Sie wird ebenfalls bald ver­haftet, tagelang verhört und schließlich in eine neue Situation entlassen. Auf einmal muss sie Geld verdienen und ihren Kindern einen Hauch von Normalität sugge­rieren. Rubens bleibt verschwunden. Die Familie weiß nicht, was mit ihm geschehen ist. Erst lange nach dem Ende der Diktatur wird es endlich Antworten geben.

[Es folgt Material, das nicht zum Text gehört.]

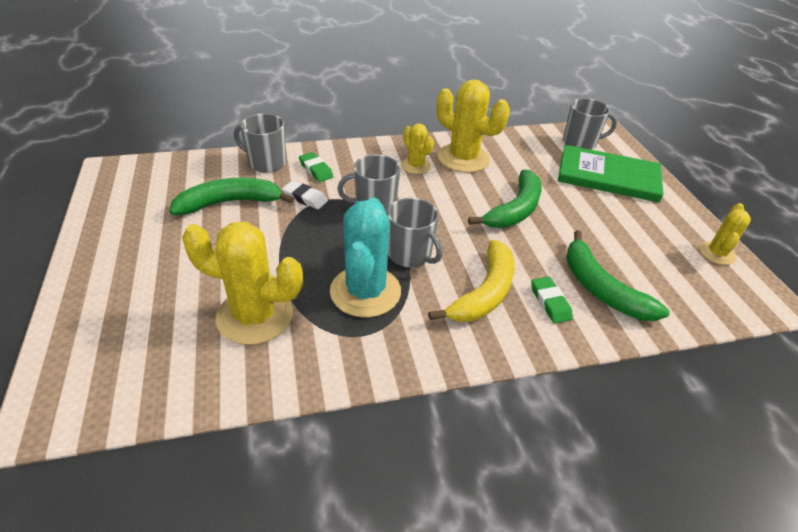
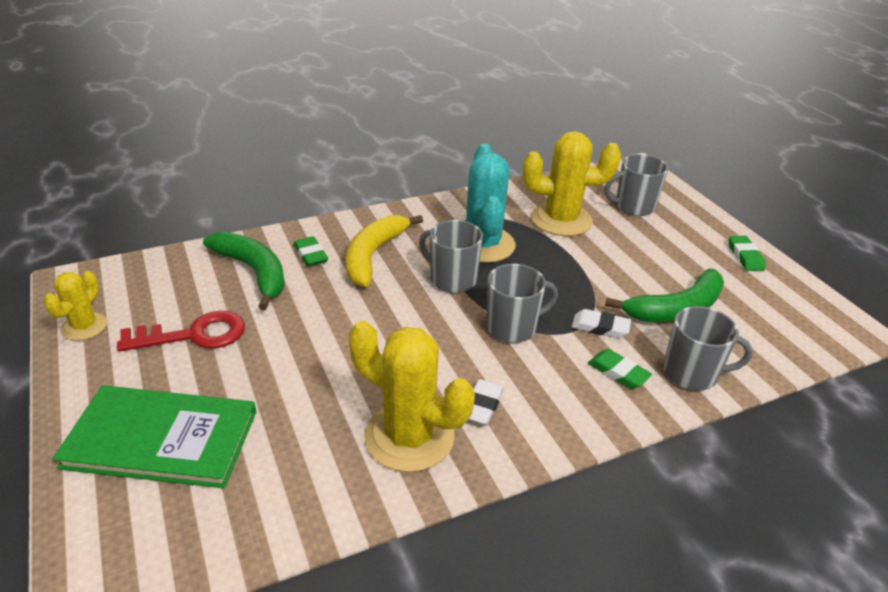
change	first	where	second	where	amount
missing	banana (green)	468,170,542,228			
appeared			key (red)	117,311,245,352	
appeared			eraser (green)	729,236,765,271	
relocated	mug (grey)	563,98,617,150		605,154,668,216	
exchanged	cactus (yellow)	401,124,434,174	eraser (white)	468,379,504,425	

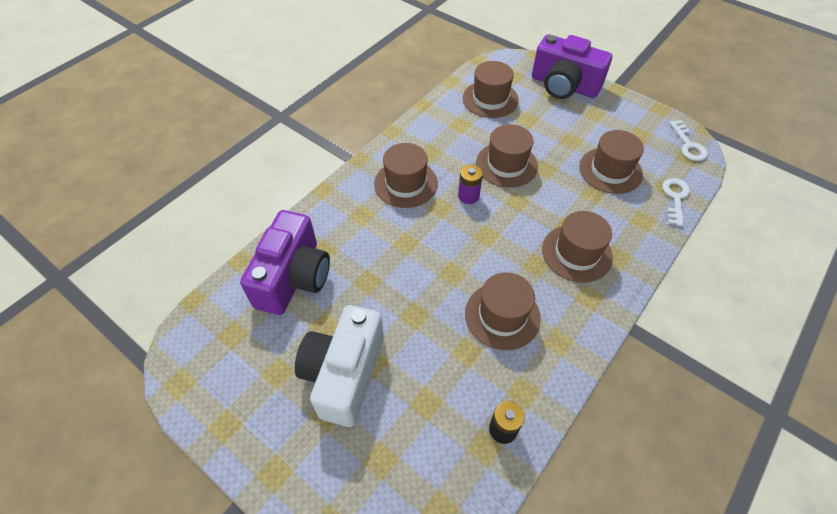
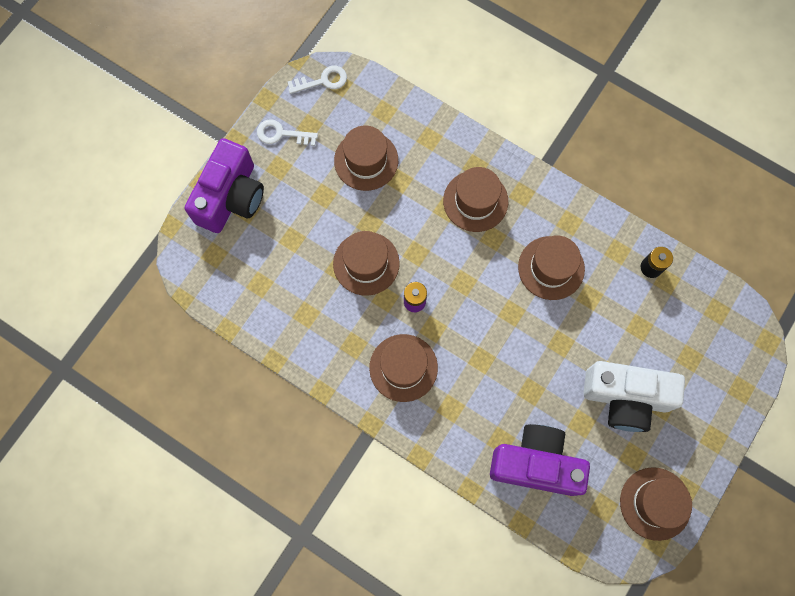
change	first	where	second	where	amount
relocated	hat (brown)	463,61,519,118		620,467,692,541	
relocated	key (white)	662,178,690,227		257,119,318,146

Walter Salles’ Drama liegt eine wahre Geschichte zu Grunde, in Brasilien ist das Schicksal der Paivas landesweit bekannt. Eunice studierte nach dem Verschwinden ihres Mannes Jura und wurde zur engagierten Anwältin für Men­schen­rechte, Sohn Marcelo wiederum verarbeitete seine Jugend und das Schicksal der Familie in einem autobiografischen Buch. Der Bestseller diente dem Film als Vorlage. Zudem kannte Filmemacher Salles Marcelo und die anderen Paivas schon als Jugendlicher gut. Das kommt der Authen­tizität seiner Schilderung zugute, zumal er mit Fernanda Torres eine herausragende Hauptdar­stellerin hat, die der Tragik der Geschichte mit ihrer zurückhaltenden Performance ein berührendes Antlitz verleiht.

(Ainda estou aqui) BRA/ F 2024, R: Walter Salles, D: Fernanda  Torres, Selton Mello, Valentina Herszage, 137 Min., Start: 13.3.